» What the task asks: Return all lines from the entries below in which the word "Date" is present.

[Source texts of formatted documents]
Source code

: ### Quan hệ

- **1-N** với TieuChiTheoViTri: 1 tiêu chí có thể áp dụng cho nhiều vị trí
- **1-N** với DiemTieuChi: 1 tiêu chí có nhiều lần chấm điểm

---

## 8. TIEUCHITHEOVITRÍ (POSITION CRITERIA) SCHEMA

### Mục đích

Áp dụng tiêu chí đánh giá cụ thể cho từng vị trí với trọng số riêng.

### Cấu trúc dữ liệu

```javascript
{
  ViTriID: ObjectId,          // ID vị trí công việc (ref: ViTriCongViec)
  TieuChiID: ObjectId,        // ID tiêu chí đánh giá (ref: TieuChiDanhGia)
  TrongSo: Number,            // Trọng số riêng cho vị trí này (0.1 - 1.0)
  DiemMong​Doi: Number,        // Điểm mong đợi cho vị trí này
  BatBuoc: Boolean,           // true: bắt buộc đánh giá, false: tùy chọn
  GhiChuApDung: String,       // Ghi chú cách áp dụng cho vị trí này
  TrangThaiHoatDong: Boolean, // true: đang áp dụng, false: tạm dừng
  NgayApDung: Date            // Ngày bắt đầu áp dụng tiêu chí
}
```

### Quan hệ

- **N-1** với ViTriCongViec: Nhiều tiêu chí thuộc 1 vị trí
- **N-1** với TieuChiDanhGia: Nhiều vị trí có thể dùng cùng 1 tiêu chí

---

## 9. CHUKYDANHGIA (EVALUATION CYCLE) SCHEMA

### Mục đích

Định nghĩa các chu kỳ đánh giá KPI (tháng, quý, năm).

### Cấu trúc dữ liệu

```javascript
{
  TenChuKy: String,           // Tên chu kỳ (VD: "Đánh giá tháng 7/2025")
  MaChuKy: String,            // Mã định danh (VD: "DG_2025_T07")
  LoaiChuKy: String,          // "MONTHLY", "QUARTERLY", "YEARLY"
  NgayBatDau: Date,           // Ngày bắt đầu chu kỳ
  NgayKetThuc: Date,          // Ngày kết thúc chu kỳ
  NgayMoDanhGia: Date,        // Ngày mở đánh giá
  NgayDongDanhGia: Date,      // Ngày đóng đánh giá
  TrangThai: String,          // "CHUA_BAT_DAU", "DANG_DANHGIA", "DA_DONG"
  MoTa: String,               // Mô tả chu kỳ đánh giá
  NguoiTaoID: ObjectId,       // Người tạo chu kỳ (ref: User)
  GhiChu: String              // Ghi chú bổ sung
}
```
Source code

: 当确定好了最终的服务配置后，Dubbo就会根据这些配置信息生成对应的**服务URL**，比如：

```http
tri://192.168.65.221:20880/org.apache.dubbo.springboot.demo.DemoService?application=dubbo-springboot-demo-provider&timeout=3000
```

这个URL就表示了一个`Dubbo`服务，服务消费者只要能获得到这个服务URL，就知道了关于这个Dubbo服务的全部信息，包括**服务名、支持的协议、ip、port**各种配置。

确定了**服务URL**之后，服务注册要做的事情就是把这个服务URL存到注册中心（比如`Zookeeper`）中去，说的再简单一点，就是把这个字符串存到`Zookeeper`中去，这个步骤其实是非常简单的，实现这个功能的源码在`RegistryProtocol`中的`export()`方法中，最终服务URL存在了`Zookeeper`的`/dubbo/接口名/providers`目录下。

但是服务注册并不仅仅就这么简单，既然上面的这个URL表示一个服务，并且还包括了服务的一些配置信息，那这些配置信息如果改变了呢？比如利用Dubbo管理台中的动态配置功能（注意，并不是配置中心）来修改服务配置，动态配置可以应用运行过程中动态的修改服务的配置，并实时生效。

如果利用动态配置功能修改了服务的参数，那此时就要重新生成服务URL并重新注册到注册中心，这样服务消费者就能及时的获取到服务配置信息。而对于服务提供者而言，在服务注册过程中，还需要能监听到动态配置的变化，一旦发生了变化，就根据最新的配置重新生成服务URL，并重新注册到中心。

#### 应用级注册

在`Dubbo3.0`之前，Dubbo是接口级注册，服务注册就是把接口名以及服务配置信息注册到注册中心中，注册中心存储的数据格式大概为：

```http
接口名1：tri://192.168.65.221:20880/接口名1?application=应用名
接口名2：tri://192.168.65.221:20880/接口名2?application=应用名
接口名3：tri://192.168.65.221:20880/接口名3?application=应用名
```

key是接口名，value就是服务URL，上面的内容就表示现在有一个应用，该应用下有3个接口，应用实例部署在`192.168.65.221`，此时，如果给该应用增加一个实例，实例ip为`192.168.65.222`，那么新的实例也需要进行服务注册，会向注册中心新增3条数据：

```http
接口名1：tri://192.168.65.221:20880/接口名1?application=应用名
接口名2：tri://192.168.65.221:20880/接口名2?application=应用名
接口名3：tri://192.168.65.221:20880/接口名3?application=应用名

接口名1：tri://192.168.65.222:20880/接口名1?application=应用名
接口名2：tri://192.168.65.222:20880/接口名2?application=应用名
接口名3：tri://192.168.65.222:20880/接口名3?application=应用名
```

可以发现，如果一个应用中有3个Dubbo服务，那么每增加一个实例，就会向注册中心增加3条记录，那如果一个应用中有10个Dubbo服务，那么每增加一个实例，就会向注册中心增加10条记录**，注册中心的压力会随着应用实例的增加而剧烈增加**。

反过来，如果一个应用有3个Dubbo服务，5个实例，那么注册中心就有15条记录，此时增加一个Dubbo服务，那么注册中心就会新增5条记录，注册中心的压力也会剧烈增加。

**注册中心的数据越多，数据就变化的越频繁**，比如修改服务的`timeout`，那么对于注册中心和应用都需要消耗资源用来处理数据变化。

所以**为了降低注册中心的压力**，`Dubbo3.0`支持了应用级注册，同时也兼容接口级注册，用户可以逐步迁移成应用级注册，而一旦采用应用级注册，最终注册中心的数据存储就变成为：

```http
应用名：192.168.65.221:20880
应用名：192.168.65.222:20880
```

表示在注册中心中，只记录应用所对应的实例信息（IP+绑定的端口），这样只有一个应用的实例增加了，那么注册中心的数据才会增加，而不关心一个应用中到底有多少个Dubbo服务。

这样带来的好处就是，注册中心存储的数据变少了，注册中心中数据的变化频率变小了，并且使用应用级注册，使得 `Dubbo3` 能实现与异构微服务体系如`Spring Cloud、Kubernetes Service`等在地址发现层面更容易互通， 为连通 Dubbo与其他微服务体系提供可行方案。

» Answer space:
  NgayApDung: Date            // Ngày bắt đầu áp dụng tiêu chí
  NgayBatDau: Date,           // Ngày bắt đầu chu kỳ
  NgayKetThuc: Date,          // Ngày kết thúc chu kỳ
  NgayMoDanhGia: Date,        // Ngày mở đánh giá
  NgayDongDanhGia: Date,      // Ngày đóng đánh giá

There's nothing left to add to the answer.